[REQUIRED WORK]
Please transcribe the line with "tak, aby zablokovali" and the lines after it through the end of the listing below, keeping both ends and nothing more.

[DATA FOR ANALYSIS]
_ _ _

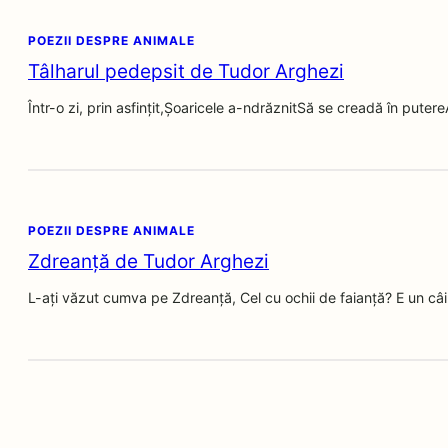
POEZII DESPRE ANIMALE
Tâlharul pedepsit de Tudor Arghezi
Într-o zi, prin asfințit,Șoaricele a-ndrăznitSă se creadă în puter
POEZII DESPRE ANIMALE
Zdreanță de Tudor Arghezi
L-ați văzut cumva pe Zdreanță, Cel cu ochii de faianță? E un câ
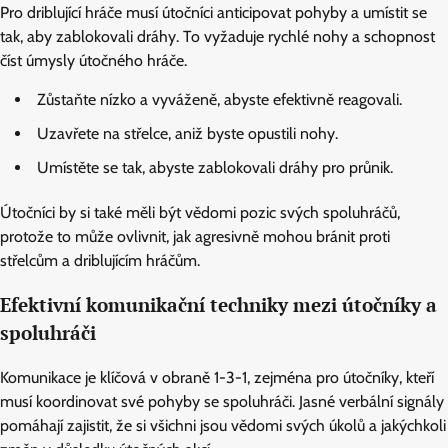
Pro driblující hráče musí útočníci anticipovat pohyby a umístit se
tak, aby zablokovali dráhy. To vyžaduje rychlé nohy a schopnost
číst úmysly útočného hráče.
Zůstaňte nízko a vyváženě, abyste efektivně reagovali.
Uzavřete na střelce, aniž byste opustili nohy.
Umístěte se tak, abyste zablokovali dráhy pro průnik.
Útočníci by si také měli být vědomi pozic svých spoluhráčů,
protože to může ovlivnit, jak agresivně mohou bránit proti
střelcům a driblujícím hráčům.
Efektivní komunikační techniky mezi útočníky a
spoluhráči
Komunikace je klíčová v obraně 1-3-1, zejména pro útočníky, kteří
musí koordinovat své pohyby se spoluhráči. Jasné verbální signály
pomáhají zajistit, že si všichni jsou vědomi svých úkolů a jakýchkoli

_ _ _

[SOLUTION TO THIS TASK]
tak, aby zablokovali dráhy. To vyžaduje rychlé nohy a schopnost
číst úmysly útočného hráče.
Zůstaňte nízko a vyváženě, abyste efektivně reagovali.
Uzavřete na střelce, aniž byste opustili nohy.
Umístěte se tak, abyste zablokovali dráhy pro průnik.
Útočníci by si také měli být vědomi pozic svých spoluhráčů,
protože to může ovlivnit, jak agresivně mohou bránit proti
střelcům a driblujícím hráčům.
Efektivní komunikační techniky mezi útočníky a
spoluhráči
Komunikace je klíčová v obraně 1-3-1, zejména pro útočníky, kteří
musí koordinovat své pohyby se spoluhráči. Jasné verbální signály
pomáhají zajistit, že si všichni jsou vědomi svých úkolů a jakýchkoli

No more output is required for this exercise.